In the decades following the war, formal commemorations were established at the site of Beaune-la-Rolande. A commemorative stele was installed in 1965, bearing a bilingual inscription:

A larger memorial, built from black marble and inscribed with a gold Star of David, was inaugurated on 14 May 1989. It lists the names of 310 deported families identified through archival research.

In 1994, a plaque was placed on the façade of the former railway station used for deportations, installed by the Association des Fils et Filles des Déportés Juifs de France. In 2008, remnants of Barrack No. 4, one of the camp's original wooden buildings, were recovered and reconstructed at the Musée-Mémorial des Enfants du Vel' d'Hiv in Orléans. That same year, the Mémorial de la Shoah in Paris organised the exhibition Derniers Souvenirs ("Last Memories"), featuring objects created by prisoners at Beaune-la-Rolande and Pithiviers during the early months of internment.

In 2013, a second camp barrack was discovered in a private garden, where it had stood since being sold in 1948. Donated to the Cercil museum, it was found to contain detainees' graffiti, names, and a message dated 6 August 1942: "En souvenir pour ceux qui passeront ici" ("In memory for those who will pass through here"). The inscription was authenticated in October 2013 by a graphologist as the handwriting of Emma Korenbajzer, a Jewish mother later deported and murdered at Auschwitz, together with her daughter Aline. The structure was dismantled and preserved for study.

Today, all visible traces of the camp have disappeared. Only the street name rue des Déportés and the commemorative stele remain. Since 1991, the Musée Mémorial des enfants du Vel' d'Hiv in Orléans has been responsible for preserving and transmitting the history of the Beaune-la-Rolande camp. Each year, a commemorative ceremony is held by local associations on the second Sunday of May.

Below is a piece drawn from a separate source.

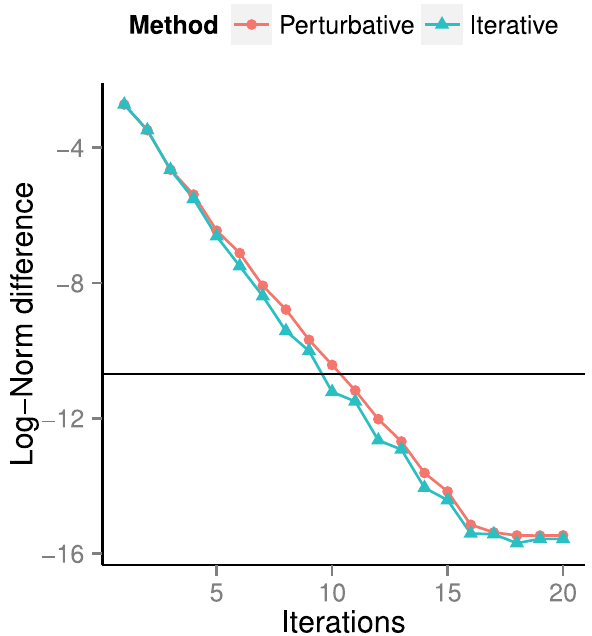
Figure 6. Log of the fixed point error (40) of the perturbative/ iterative solutions after i iterations. Up to iteration 16 , both curves are close to linear with slopes of { 2 : 1407 (perturbative) and { 2 : 2326 (iterative), indicating exponential convergence of both methods. Note that only 10 iterations are required to reach error values corresponding to that of the numerical integrator’s solution.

=== Representation in media and literature ===
Beaune-la-Rolande has been depicted in several works of literature, film, and documentary focusing on the Holocaust in France:

- Sarah's Key (2010), a film adaptation of Tatiana de Rosnay's novel, includes scenes set at Beaune-la-Rolande.
- The Round Up (2010), a French historical drama, portrays the Vel' d'Hiv Roundup and the internment of Jewish families at the camp.
- Illusions perdues 1941–1942. Fragments d'une vie en sursis (2011), a documentary film, explores Jewish internment at Beaune-la-Rolande.
- Beaune-la-Rolande (2003), a novel by Cécile Wajsbrot, examines memory and trauma linked to the camp.
- After the Roundup: Escape and Survival in Hitler's France (2017), a memoir by Joseph Weismann, recounts his experiences as a child survivor who escaped from the camp.
- La petite fille du Vel' d'Hiv (1991), a memoir by Annette Muller, describes her arrest and detention at Beaune-la-Rolande.
- On n'oubliera pas. Beaune-la-Rolande 1942 (2025), a documentary broadcast by France 3, examines the camp's role during the Holocaust.

=== Historical legacy ===
The Beaune-la-Rolande internment camp has become a symbol of French collaboration in the Holocaust. Historians such as Denis Peschanski, Renée Poznanski, and Annette Wieviorka have highlighted the camp's role in the broader system of internment and deportation in Nazi camps in France. The mass deportation and murder of over 1,500 children from Beaune-la-Rolande, following the Vel' d'Hiv Roundup, remains one of the most extensively documented episodes of French complicity. Historian Susan Zuccotti describes it as "the most horrifying, heartrending episode of the Holocaust in France, and the most shameful". Today, the camp is featured in museum exhibitions and memorial initiatives that commemorate the Holocaust in France.